I have a Value 38142 I need to convert it into date format using python. if use this number in excel and do a right click and format cell at that time the value will be converted to 04/06/2004 and I need the same result using python. How can I achieve this

The offset in Excel is the number of days since 1900/01/01, with 1 being the first of January 1900, so add the number of days as a timedelta to 1899/12/31:

from datetime import datetime, timedelta

def from_excel_ordinal(ordinal, _epoch0=datetime(1899, 12, 31)):
    if ordinal > 59:
        ordinal -= 1  # Excel leap year bug, 1900 is not a leap year!
    return (_epoch0 + timedelta(days=ordinal)).replace(microsecond=0)

You have to adjust the ordinal by one day for any date after 1900/02/28; Excel has inherited a leap year bug from Lotus 1-2-3 and treats 1900 as a leap year.
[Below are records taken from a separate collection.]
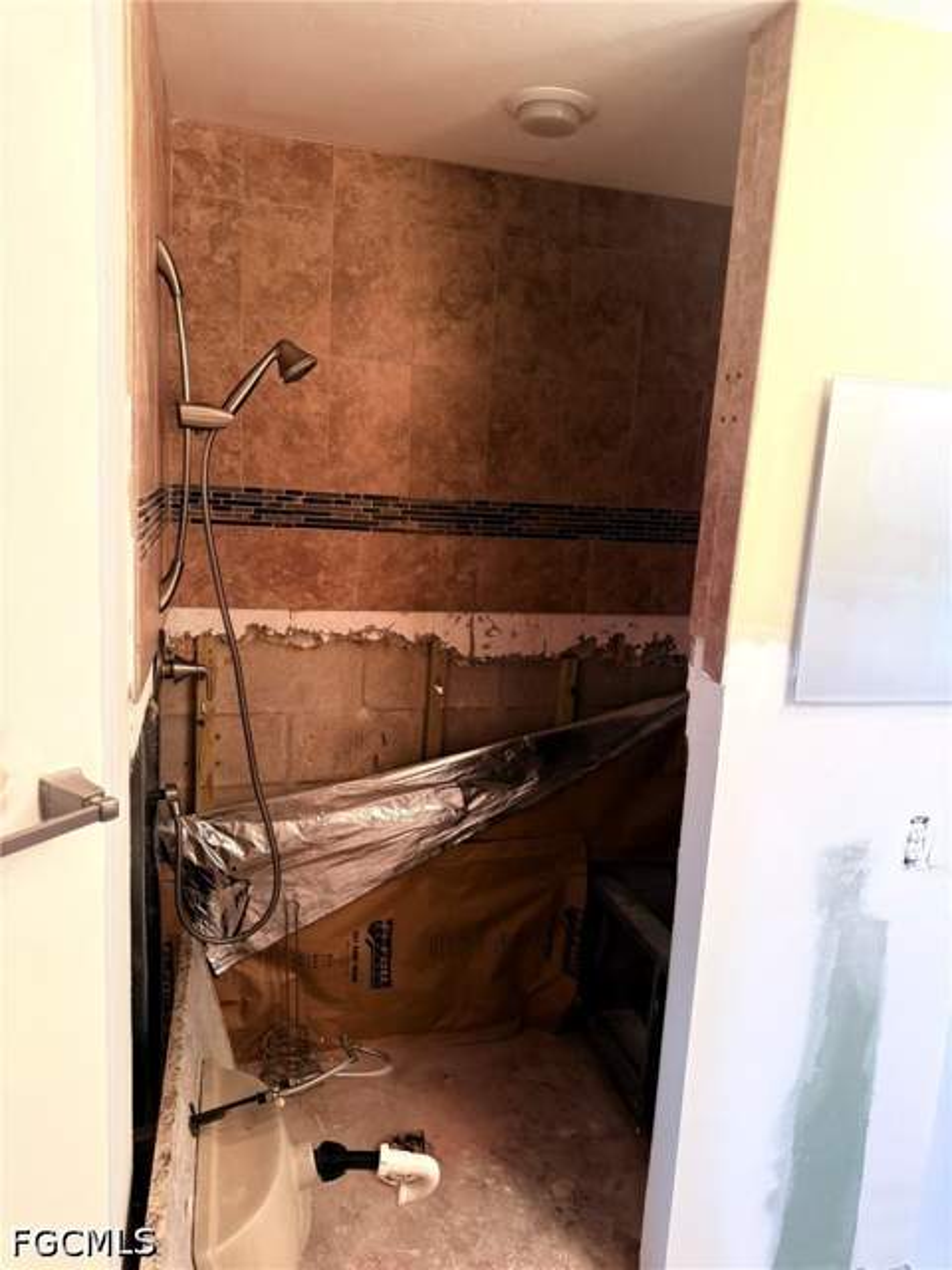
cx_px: 476
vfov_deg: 71.6
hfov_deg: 56.8
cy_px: 635
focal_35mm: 24
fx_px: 880
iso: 400
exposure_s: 1/60
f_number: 1.78
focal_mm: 6.76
The code above returns datetime(1900, 2, 28, 0, 0) for both 59 and 60 to correct for this.

The above also supports serials with a fraction to represent time, but since Excel doesn't support microseconds those are dropped.

from datetime import datetime, timedelta

def from_excel_ordinal(ordinal, epoch=datetime(1900, 1, 1)):
    # Adapted from above, thanks to @Martijn Pieters 

    if ordinal > 59:
        ordinal -= 1  # Excel leap year bug, 1900 is not a leap year!
    inDays = int(ordinal)
    frac = ordinal - inDays
    inSecs = int(round(frac * 86400.0))

    return epoch + timedelta(days=inDays - 1, seconds=inSecs) # epoch is day 1

excelDT = 42548.75001           # Float representation of 27/06/2016  6:00:01 PM in Excel format  
pyDT = from_excel_ordinal(excelDT)

The above answer is fine for just a date value, but here I extend the above solution to include time and return a datetime values as well.